To prevent accidental data loss:
1. Test cleanup functions on staging first
2. Review `check_database_size()` before running emergency cleanup
3. Start with longer retention periods (7 days) and reduce gradually
4. Monitor aggregated data quality for 1-2 weeks
## Monitoring Dashboard Queries
### Weekly Growth Report
```sql
-- Database growth over last 7 days
SELECT
DATE(created_at) as date,
COUNT(*) as events_created,
COUNT(DISTINCT event) as event_types,
COUNT(DISTINCT user_id) as active_users,
ROUND(SUM(pg_column_size(telemetry_events.*))::NUMERIC / 1024 / 1024, 2) as size_mb
FROM telemetry_events
WHERE created_at >= NOW() - INTERVAL '7 days'
GROUP BY DATE(created_at)
ORDER BY date DESC;
```
### Storage Efficiency Report
```sql
-- Compare raw vs aggregated storage
SELECT
'Raw Events (last 3 days)' as category,
COUNT(*) as row_count,
pg_size_pretty(pg_total_relation_size('telemetry_events')) as table_size
FROM telemetry_events
WHERE created_at >= NOW() - INTERVAL '3 days'
UNION ALL
SELECT
'Aggregated Insights (all time)',
(SELECT COUNT(*) FROM telemetry_tool_usage_daily) +
(SELECT COUNT(*) FROM telemetry_tool_patterns) +
(SELECT COUNT(*) FROM telemetry_workflow_insights) +
(SELECT COUNT(*) FROM telemetry_error_patterns) +
(SELECT COUNT(*) FROM telemetry_validation_insights),
pg_size_pretty(
pg_total_relation_size('telemetry_tool_usage_daily') +
pg_total_relation_size('telemetry_tool_patterns') +
pg_total_relation_size('telemetry_workflow_insights') +
pg_total_relation_size('telemetry_error_patterns') +
pg_total_relation_size('telemetry_validation_insights')
);
```
### Top Events by Size
```sql
-- Which event types consume most space
SELECT
event,
COUNT(*) as event_count,
pg_size_pretty(SUM(pg_column_size(telemetry_events.*))::BIGINT) as total_size,
pg_size_pretty(AVG(pg_column_size(telemetry_events.*))::BIGINT) as avg_size_per_event,
ROUND(100.0 * COUNT(*) / SUM(COUNT(*)) OVER (), 2) as pct_of_events
FROM telemetry_events
GROUP BY event
ORDER BY SUM(pg_column_size(telemetry_events.*)) DESC;
```
## Success Metrics
Track these metrics weekly to ensure the system is working:
### Target Metrics (After Implementation)

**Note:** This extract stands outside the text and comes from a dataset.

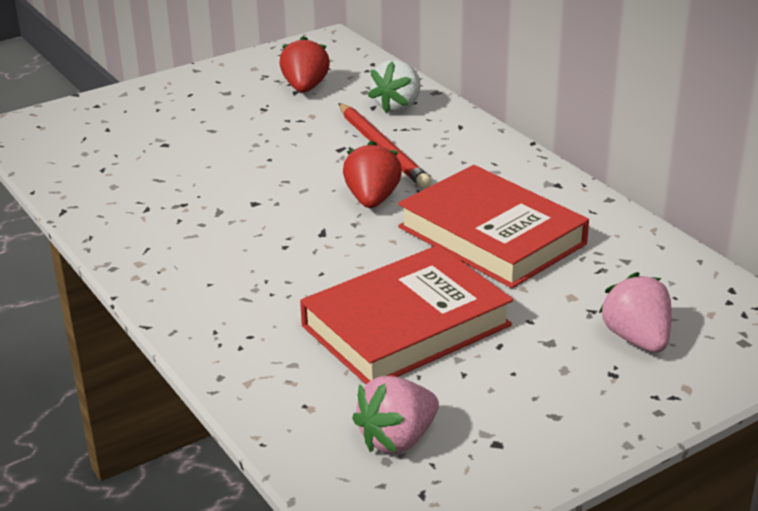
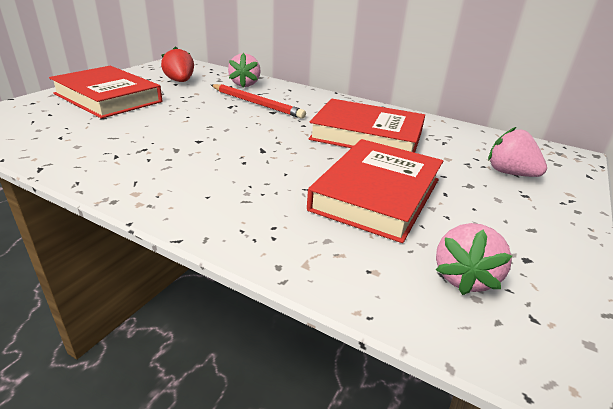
camera: 30 degrees left, 0 degrees up
red strawberry [343,141,402,208] -> none
white strawberry [368,60,420,114] -> pink strawberry [228,53,261,87]
none -> red book [49,66,162,119]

- ✅ Database size: **< 150 MB** (< 30% of limit)
- Growth rate: **< 3 MB/day** (sustainable)
- Raw event retention: **3 days** (configurable)
- Aggregated data: **All-time insights available**
- Cron job success rate: **> 95%**
- ✅ Query performance: **< 500ms for aggregated queries**
### Review Schedule
- **Daily**: Check `check_database_size()` status
- **Weekly**: Review aggregated insights and growth trends
- **Monthly**: Analyze cron job success rate and adjust retention if needed
- **After each release**: Compare usage patterns to previous version
## Quick Reference
### Essential Commands
```sql
-- Check database health
SELECT * FROM check_database_size();
-- View recent aggregated insights
SELECT * FROM telemetry_tool_usage_daily ORDER BY aggregation_date DESC LIMIT 10;
-- Run manual cleanup (3-day retention)
SELECT * FROM run_telemetry_aggregation_and_cleanup(3);
VACUUM ANALYZE telemetry_events;
-- Emergency cleanup (7-day retention)
SELECT * FROM emergency_cleanup();
VACUUM FULL telemetry_events;
-- View cron job status
SELECT * FROM cron.job WHERE jobname = 'telemetry-daily-cleanup';
-- View cron execution history
SELECT * FROM cron.job_run_details
WHERE jobid = (SELECT jobid FROM cron.job WHERE jobname = 'telemetry-daily-cleanup')
ORDER BY start_time DESC LIMIT 5;
```
## Support
If you encounter issues:
1. Check the troubleshooting section above
2. Review cron job execution logs
3. Verify pg_cron extension is enabled
4. Test aggregation functions manually
5. Check Supabase dashboard for errors
For questions or improvements, refer to the main project documentation.